サイト運営元への削除依頼は、自分自身で行うことができますし、削除するための費用もかからないため簡単に行うことができる対策です。
弁護士へ相談する
個人でサイトの運営元へ削除依頼をしたにも関わらず、個人からの削除依頼であるがために対応してもらえないこともあるかもしれません。そのような場合は、弁護士に相談をしてみるのも誹謗中傷対策の1つだと言えます。
弁護士へ相談を行い、正式に依頼をすると誹謗中傷を書き込んだ人物は誰なのかを調べることが可能です。また、誹謗中傷のコメントの削除ができない場合は、サイトの管理者に対して削除や損害賠償を求める訴訟、誹謗中傷を行った人物に対しての損害賠償を行うことも可能です。

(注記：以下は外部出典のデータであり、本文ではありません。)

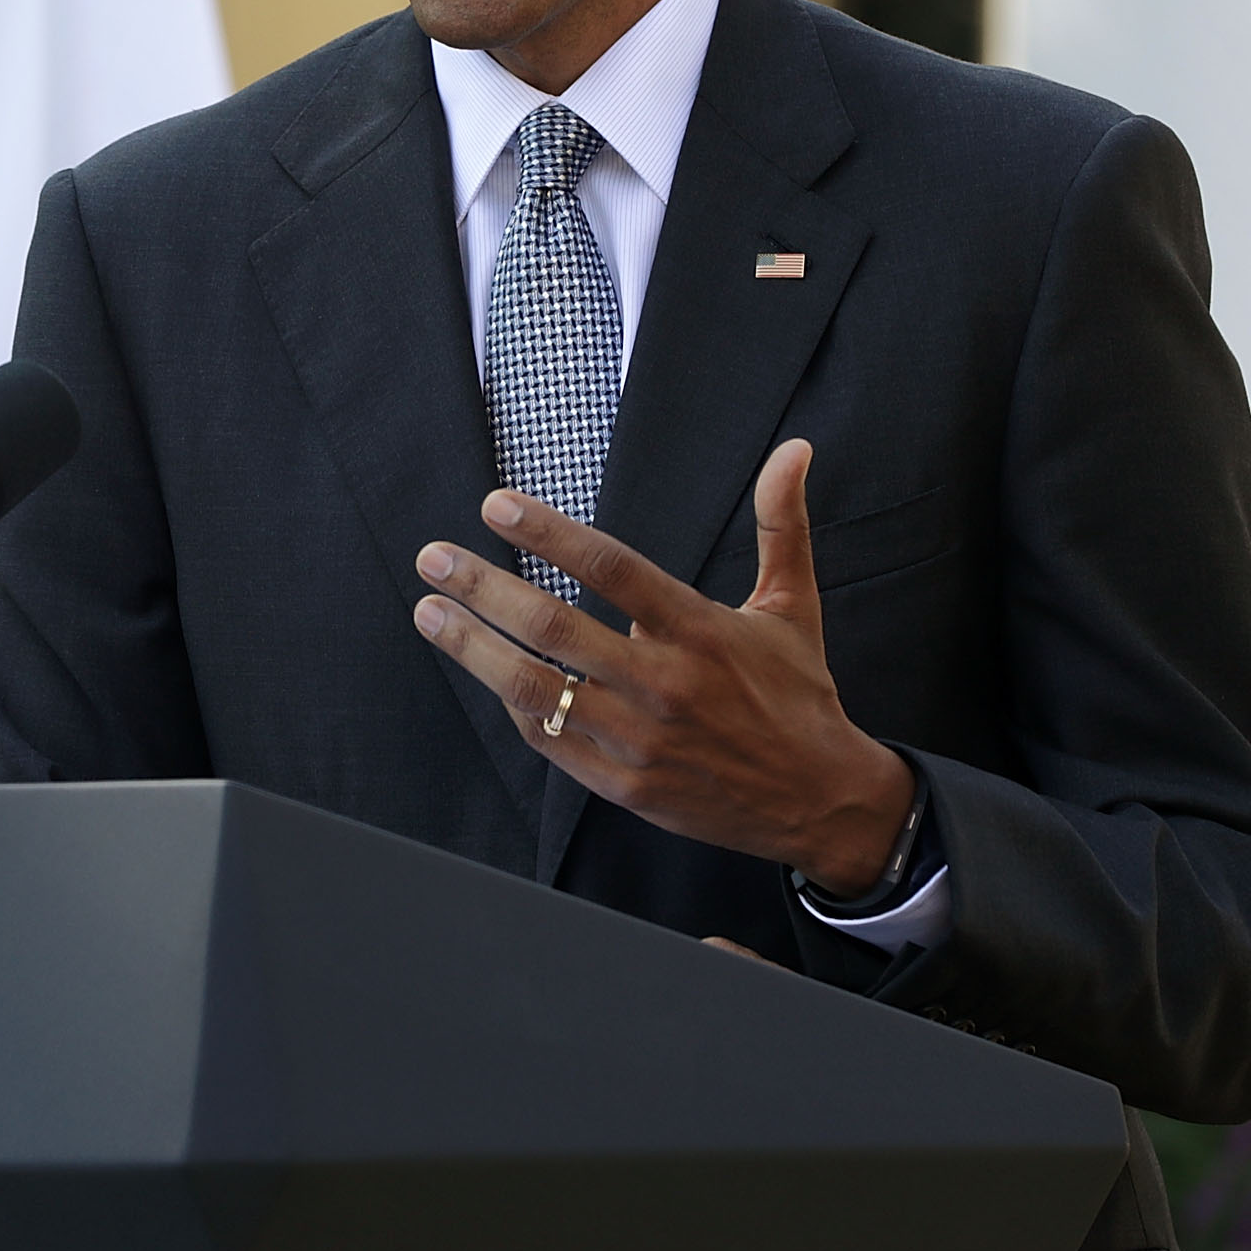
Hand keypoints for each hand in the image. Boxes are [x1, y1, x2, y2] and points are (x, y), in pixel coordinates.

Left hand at [410, 440, 914, 893]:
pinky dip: (513, 703)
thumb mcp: (794, 606)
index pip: (612, 568)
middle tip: (434, 558)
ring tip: (430, 612)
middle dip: (484, 589)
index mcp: (701, 631)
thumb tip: (795, 449)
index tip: (495, 506)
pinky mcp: (623, 784)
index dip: (549, 533)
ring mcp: (639, 739)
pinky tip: (485, 670)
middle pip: (555, 628)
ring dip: (474, 648)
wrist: (820, 802)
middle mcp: (665, 684)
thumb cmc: (798, 695)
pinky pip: (550, 740)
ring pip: (537, 690)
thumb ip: (782, 524)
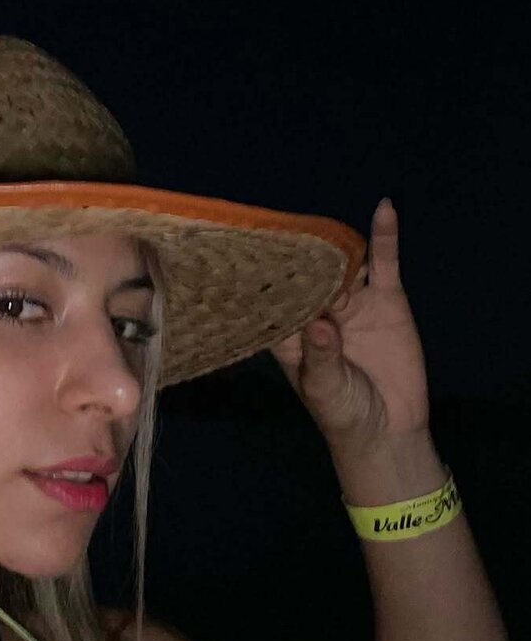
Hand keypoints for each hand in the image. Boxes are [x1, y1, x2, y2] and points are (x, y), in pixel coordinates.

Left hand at [268, 198, 429, 460]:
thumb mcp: (327, 390)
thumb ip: (322, 357)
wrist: (391, 430)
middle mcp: (318, 309)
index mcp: (290, 331)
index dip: (262, 273)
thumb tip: (321, 326)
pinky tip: (384, 210)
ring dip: (335, 243)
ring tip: (325, 219)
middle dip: (298, 250)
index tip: (249, 245)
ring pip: (341, 263)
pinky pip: (384, 264)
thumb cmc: (343, 413)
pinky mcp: (387, 299)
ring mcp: (353, 301)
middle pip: (306, 272)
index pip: (273, 295)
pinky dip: (384, 237)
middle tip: (285, 220)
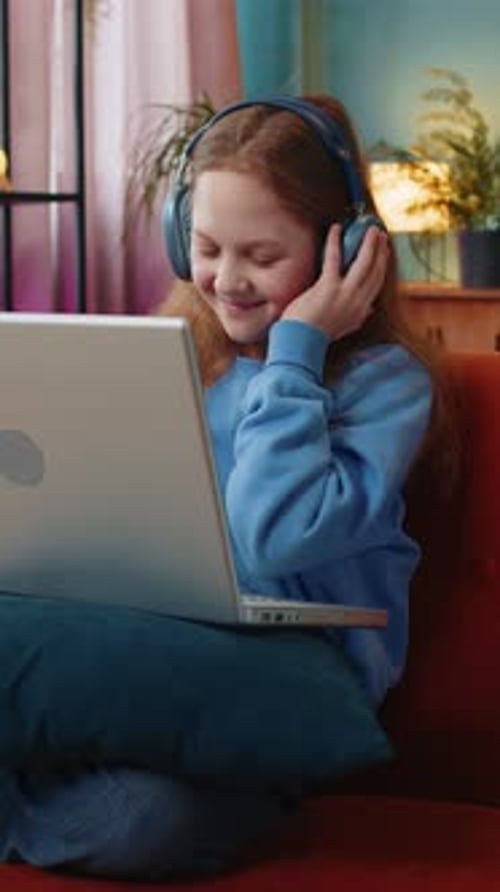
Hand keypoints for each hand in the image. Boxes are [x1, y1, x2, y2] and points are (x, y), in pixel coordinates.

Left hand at [281, 224, 389, 339]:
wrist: (301, 343)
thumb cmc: (317, 334)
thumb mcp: (345, 327)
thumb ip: (359, 317)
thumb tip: (371, 309)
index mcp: (362, 311)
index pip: (377, 283)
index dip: (383, 264)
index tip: (385, 251)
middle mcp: (358, 302)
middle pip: (375, 270)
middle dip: (380, 250)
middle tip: (380, 234)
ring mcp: (344, 294)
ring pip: (363, 263)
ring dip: (368, 244)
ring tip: (370, 229)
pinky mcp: (328, 287)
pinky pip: (334, 258)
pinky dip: (335, 242)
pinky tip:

仮に誹謗中傷を行った人物を特定する場合は、以下の流れで行われます。
- 投稿されたサイトの管理者等に相手のIPアドレス等の開示を請求
- IPアドレス等から相手の利用するアクセスプロバイダ(インターネット接続サービスを提供する事業者)を特定
- アクセスプロバイダに相手の個人情報の開示を請求
誹謗中傷専門企業へ相談する
サイト運営元や弁護士に相談を行ったとしても、書き込まれたコメントが誹謗中傷に値しないと判断された場合は対応してもらうことが難しいなんてこともあるかもしれません。誹謗中傷に値してなくても、傷ついた事実があるのであれば泣き寝入りせずに、誹謗中傷専門企業へ相談をしてみてはいかがでしょうか。
弊社は誹謗中傷に関するプロフェッショナルですので、削除以外の方法で解決することはできないのか、インターネット上で人目につかないためにはどうしたら良いのかを丁寧にご提案いたします。
【まとめ】侮辱罪が厳罰化されることで誹謗中傷減少にもつながる
今回は、侮辱罪の厳罰化について解説しました。簡単にポイントをまとめておきます。
本記事のポイント
侮辱罪が厳罰化される動きが高まっている
侮辱罪が改定されれば公訴できる期間が延びる
侮辱罪の厳罰化で誹謗中傷減少に繋がるかもしれない
誹謗中傷の被害を防ぐためには対策を取ることが大切
誹謗中傷の被害に遭った場合は相談を行う
今回は、侮辱罪の厳罰化や誹謗中傷について解説しました。SNSの急速な普及とともに誹謗中傷の件数も増加傾向にあります。どのような理由があっても誹謗中傷を行う行為は、許されるものではありません。軽はずみな気持ちで「死ね」「バカ」などの言葉を使うと侮辱罪になるかもしれませんし、「殺す」は脅迫罪となるかもしれません。